Dr Tomas Hák and Svatava Jarouskova reported on a content analysis of well-known indicators of well-being and sustainable development, together with their underlying methodologies, to compare them with the newly-developed WE VALUE indicators that constitute a major output of the EU-funded ESDinds Project. Looking at environmental, economic and social indicators at the international, national and local/project levels, there were no environmental values-based indicators. At the international level, there was only one explicit social values-based indicator; at the national level a few explicit values-based social and economic indicators; and at the local level a few implicit social and economic indicators. The values-based indicators developed and tested within ESDinds clearly differ from conventional sustainable development indicators, so they can supplement and enrich one another.

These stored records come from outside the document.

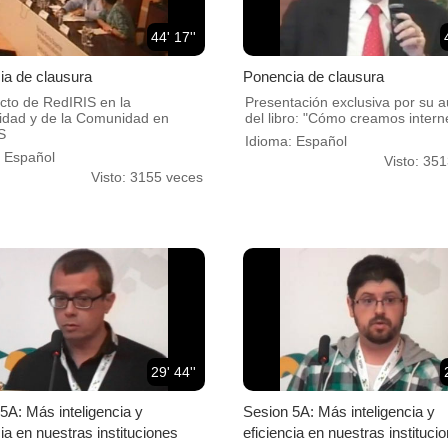
44' 17''
a de clausura
Ponencia de clausura
cto de RedIRIS en la
Presentación exclusiva por su a
dad y de la Comunidad en
del libro: "Cómo creamos intern
S
Idioma: Español
: Español
Visto: 35
Visto: 3155 veces
29' 44''
5A: Más inteligencia y
Sesion 5A: Más inteligencia y
cia en nuestras instituciones
eficiencia en nuestras instituci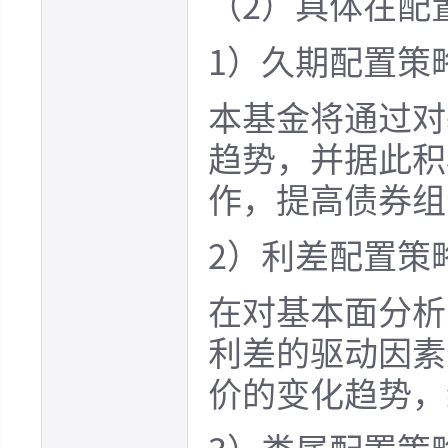
（2）具体在配
1）久期配置策
本基金将通过对
趋势，并据此积
作，提高债券组
2）利差配置策
在对基本面分析
利差的驱动因素
价的变化趋势，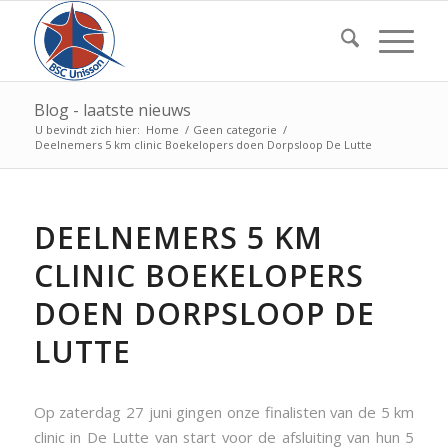
Blog - laatste nieuws
U bevindt zich hier:
Home
/
Geen categorie
/
Deelnemers 5 km clinic Boekelopers doen Dorpsloop De Lutte
DEELNEMERS 5 KM
CLINIC BOEKELOPERS
DOEN DORPSLOOP DE
LUTTE
Op zaterdag 27 juni gingen onze finalisten van de 5 km
clinic in De Lutte van start voor de afsluiting van hun 5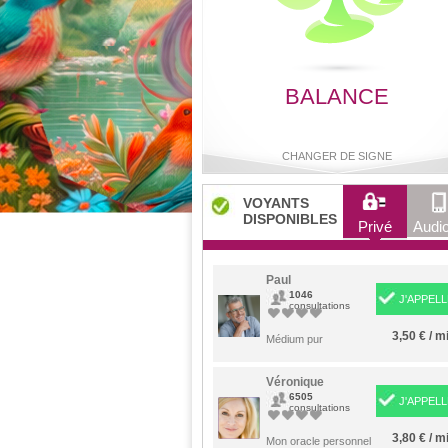
BALANCE
CHANGER DE SIGNE
VOYANTS
DISPONIBLES
Privé
Audio
Bélier
Taureau
Gémeaux
Cancer
Paul
1046
J'APPELL
consultations
3,50 € / m
Lion
Médium pur
Vierge
Balance
Scorpio
Véronique
6505
J'APPELL
consultations
Sagittaire
Capricorne
Verseau
Poisson
3,80 € / m
Mon oracle personnel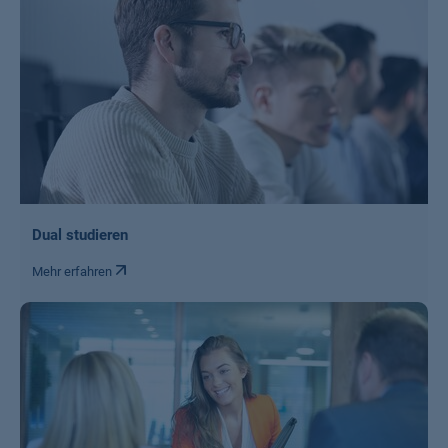
Dual studieren
Mehr erfahren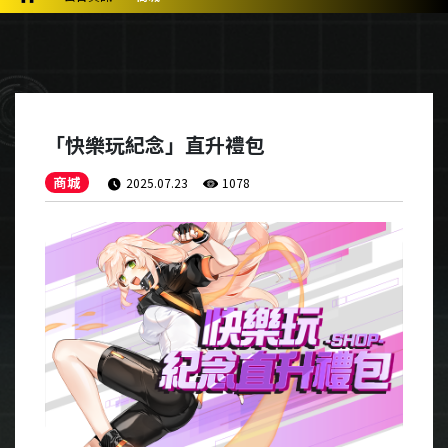
「快樂玩紀念」直升禮包
商城
2025.07.23
1078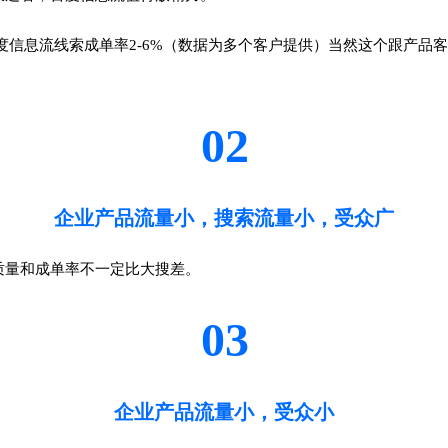
百度信息流线索成单率2-6%（数据为多个客户提供）当然这个跟产
02
企业产品流量小，搜索流量小，受众广
质量和成单率不一定比大搜差。
03
企业产品流量小，受众小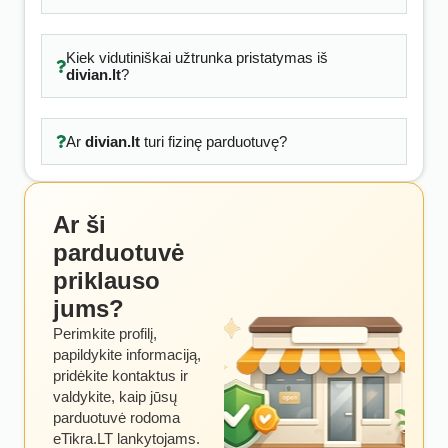
Kiek vidutiniškai užtrunka pristatymas iš
divian.lt
?
Ar
divian.lt
turi fizinę parduotuvę?
Ar ši
parduotuvė
priklauso
jums?
Perimkite profilį,
papildykite informaciją,
pridėkite kontaktus ir
valdykite, kaip jūsų
parduotuvė rodoma
eTikra.LT lankytojams.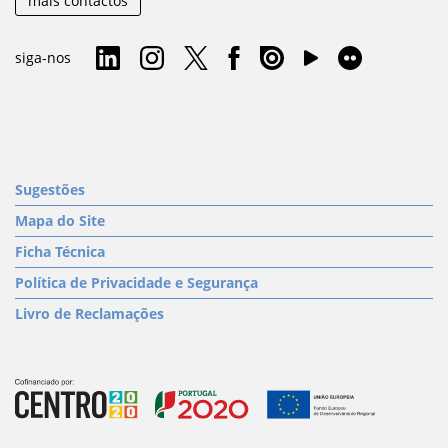
mais contactos
siga-nos
Sugestões
Mapa do Site
Ficha Técnica
Política de Privacidade e Segurança
Livro de Reclamações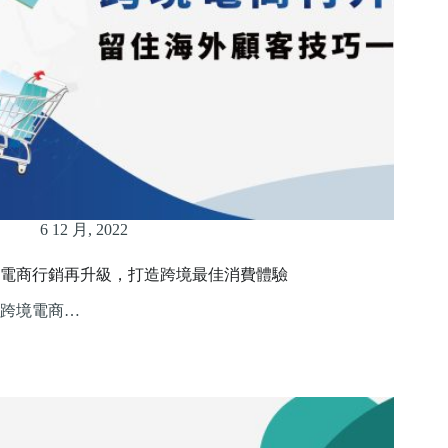
6 12 月, 2022
電商行銷再升級，打造跨境最佳消費體驗
跨境電商…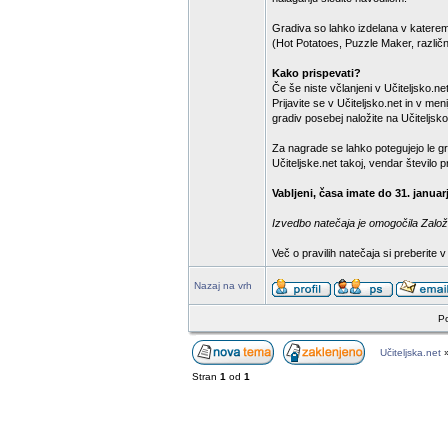
Gradiva so lahko izdelana v katere
(Hot Potatoes, Puzzle Maker, različn
Kako prispevati?
Če še niste včlanjeni v Učiteljsko.net,
Prijavite se v Učiteljsko.net in v m
gradiv posebej naložite na Učiteljsko
Za nagrade se lahko potegujejo le gr
Učiteljske.net takoj, vendar število
Vabljeni, časa imate do 31. januar
Izvedbo natečaja je omogočila Založb
Več o pravilih natečaja si preberite 
Nazaj na vrh
Po
Učiteljska.net
Stran
1
od
1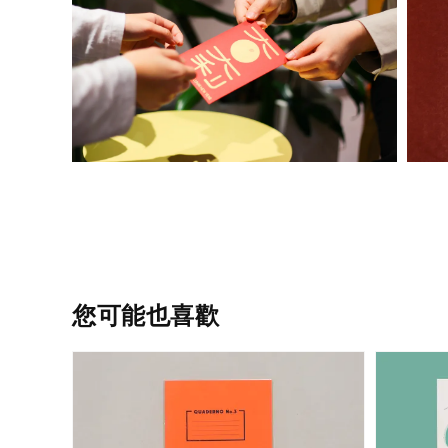
您可能也喜歡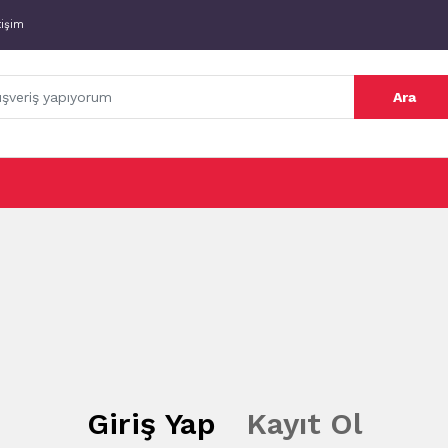
tişim
Ara
Giriş Yap
Kayıt Ol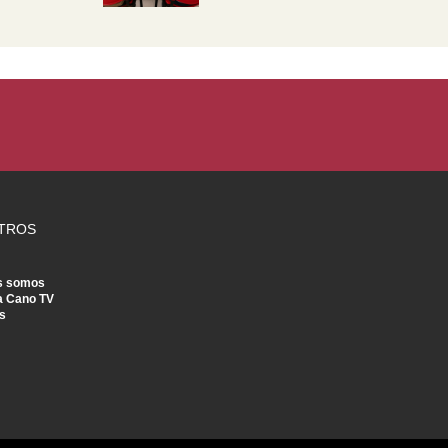
TROS
s somos
a Cano TV
s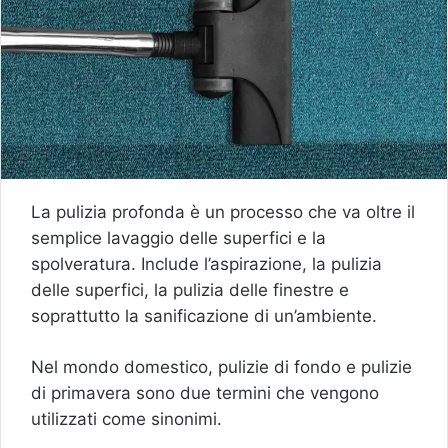
La pulizia profonda è un processo che va oltre il
semplice lavaggio delle superfici e la
spolveratura. Include l’aspirazione, la pulizia
delle superfici, la pulizia delle finestre e
soprattutto la sanificazione di un’ambiente.
Nel mondo domestico, pulizie di fondo e pulizie
di primavera sono due termini che vengono
utilizzati come sinonimi.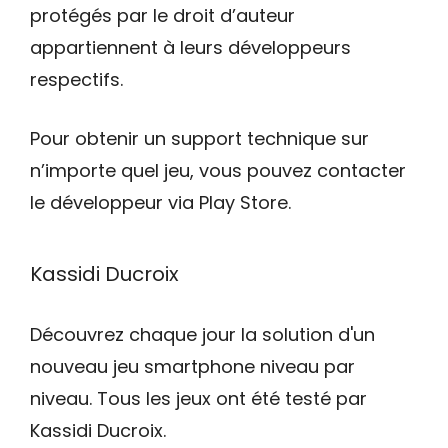
protégés par le droit d’auteur
appartiennent à leurs développeurs
respectifs.
Pour obtenir un support technique sur
n’importe quel jeu, vous pouvez contacter
le développeur via Play Store.
Kassidi Ducroix
Découvrez chaque jour la solution d'un
nouveau jeu smartphone niveau par
niveau. Tous les jeux ont été testé par
Kassidi Ducroix.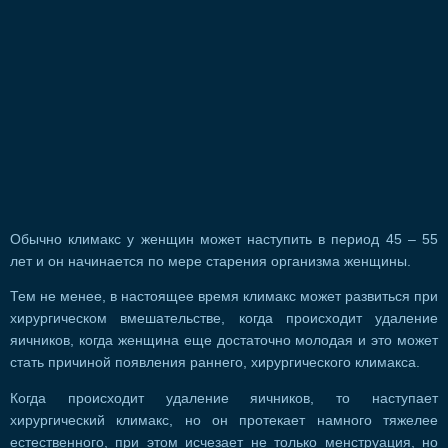
Обычно климакс у женщин может наступить в период 45 – 55
лет и он начинается по мере старения организма женщины.
Тем не менее, в настоящее время климакс может развиться при
хирургическом вмешательстве, когда происходит удаление
яичников, когда женщина еще достаточно молодая и это может
стать причиной появления раннего, хирургического климакса.
Когда происходит удаление яичников, то наступает
хирургический климакс, но он протекает намного тяжелее
естественного, при этом исчезает не только менструация, но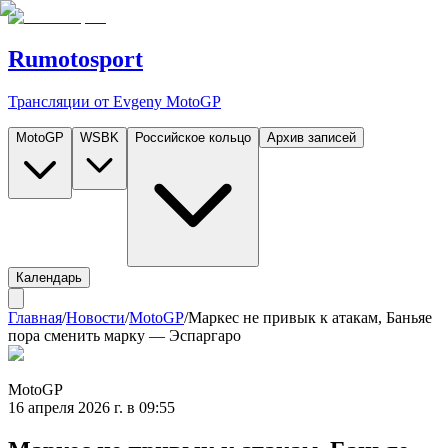
Rumotosport
Трансляции от Evgeny MotoGP
MotoGP
WSBK
Российское кольцо
Архив записей
Календарь
Главная
/
Новости
/
MotoGP
/
Маркес не привык к атакам, Баньяе
пора сменить марку — Эспаргаро
MotoGP
16 апреля 2026 г. в 09:55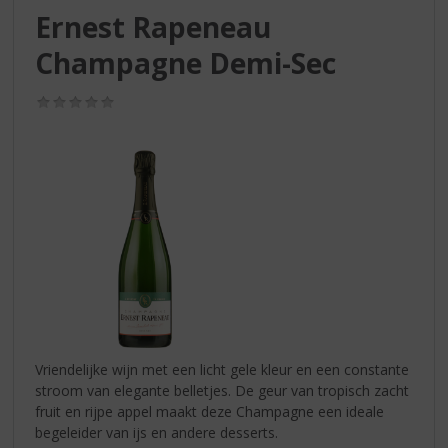
S
Ernest Rapeneau
p
r
Champagne Demi-Sec
i
n
(0,0
g
/
n
5)
a
a
r
d
e
n
a
v
i
g
a
Vriendelijke wijn met een licht gele kleur en een constante
t
stroom van elegante belletjes. De geur van tropisch zacht
i
fruit en rijpe appel maakt deze Champagne een ideale
e
begeleider van ijs en andere desserts.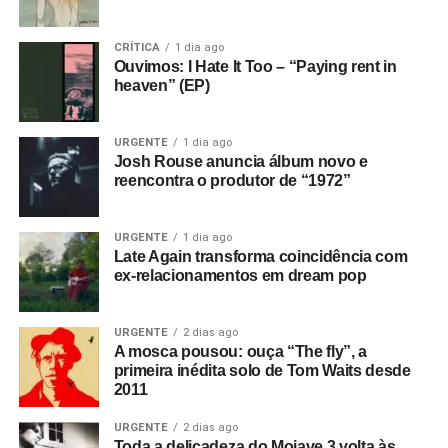
CRÍTICA
1 dia ago
Ouvimos: I Hate It Too – “Paying rent in
heaven” (EP)
URGENTE
1 dia ago
Josh Rouse anuncia álbum novo e
reencontra o produtor de “1972”
URGENTE
1 dia ago
Late Again transforma coincidência com
ex-relacionamentos em dream pop
URGENTE
2 dias ago
A mosca pousou: ouça “The fly”, a
primeira inédita solo de Tom Waits desde
2011
URGENTE
2 dias ago
Toda a delicadeza do Mojave 3 volta às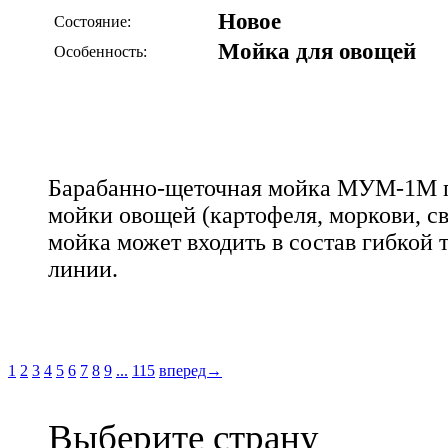
Новое
Состояние:
Мойка для овощей
Особенность:
Барабанно-щеточная мойка МУМ-1М пр
мойки овощей (картофеля, моркови, с
мойка может входить в состав гибкой
линии.
1
2
3
4
5
6
7
8
9
...
115
вперед→
Выберите страну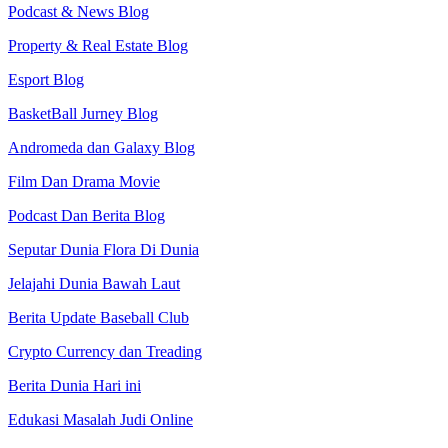
Podcast & News Blog
Property & Real Estate Blog
Esport Blog
BasketBall Jurney Blog
Andromeda dan Galaxy Blog
Film Dan Drama Movie
Podcast Dan Berita Blog
Seputar Dunia Flora Di Dunia
Jelajahi Dunia Bawah Laut
Berita Update Baseball Club
Crypto Currency dan Treading
Berita Dunia Hari ini
Edukasi Masalah Judi Online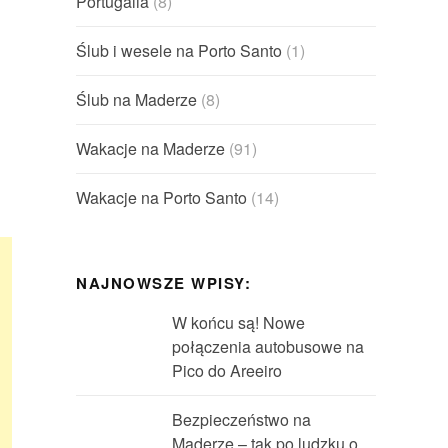
Portugalia
(8)
Ślub i wesele na Porto Santo
(1)
Ślub na Maderze
(8)
Wakacje na Maderze
(91)
Wakacje na Porto Santo
(14)
NAJNOWSZE WPISY:
W końcu są! Nowe
połączenia autobusowe na
Pico do Areeiro
Bezpieczeństwo na
Maderze – tak po ludzku o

The Quadruple Bottom Line (4BL) and holistic perspectives on sustainability – lessons from the social enterprise sector regarding values, strategies & social impact measurement

Dr Jim McLoughlin presented a holistic impact measurement methodology suitable for all organizations interested in measuring sustainability and developing strategic management capabilities. He advocated a quadruple bottom line (4BL) impact framework including social, environmental, financial and economic dimensions, which is incorporated into the holistic SIMPLE (Social Impact for Local Economies) impact measurement model. The model, co-developed by the Brighton Business School’s CUBIST research group and Social Enterprise London, was initially designed to provide the conceptual and methodological underpinnings of a training programme for social enterprises, and has subsequently been used to embed impact systems in social enterprise organisations. The SIMPLE impact model offers a 5 step approach to impact measurement called Scope it; Map it; Track it; Tell it and Embed it. He also explored how micro-level organisational impact reporting should be linked to macro-level societal sustainable measures of performance - effectively a total systems approach - and, in addition, how the social enterprise sector can be an important component in transforming society to a more sustainable future. See powerpoint presentation (2.8mb).

The Sustainable Self: a personal approach to education for sustainability

Dr Paul Murray described the approach used in his forthcoming book "The Sustainable Self". Many professions see education for sustainability as equipping individuals with the technical knowledge and skills they need to deliver 'sustainable' solutions without engaging them at a personal level with the concept of sustainability and the issues that underlie it. Yet if we do not feel engaged with a problem, we are unlikely to act to resolve it. With this in mind, values-centred training techniques were developed at the University of Plymouth to help translate sustainability from an abstract and distant idea into something real, meaningful and personally important. The process seeks to pump-prime the cultivation of six key attributes, which are: awareness of the problems and our personal role in their resolution, a deep motivation to live and work more sustainably, a sense of personal empowerment to act, a baseline understanding of the core themes underlying sustainability, the cultivation of skillful means, and engaging in pro-sustainability practices, personally and professionally. Underlying the training programme is the conviction that what is needed is not so much a change in values, but a recognition and mobilization of our deepest core values and attitudes, which invariably align extremely closely with sustainability ideals. See powerpoint presentation (3.7mb).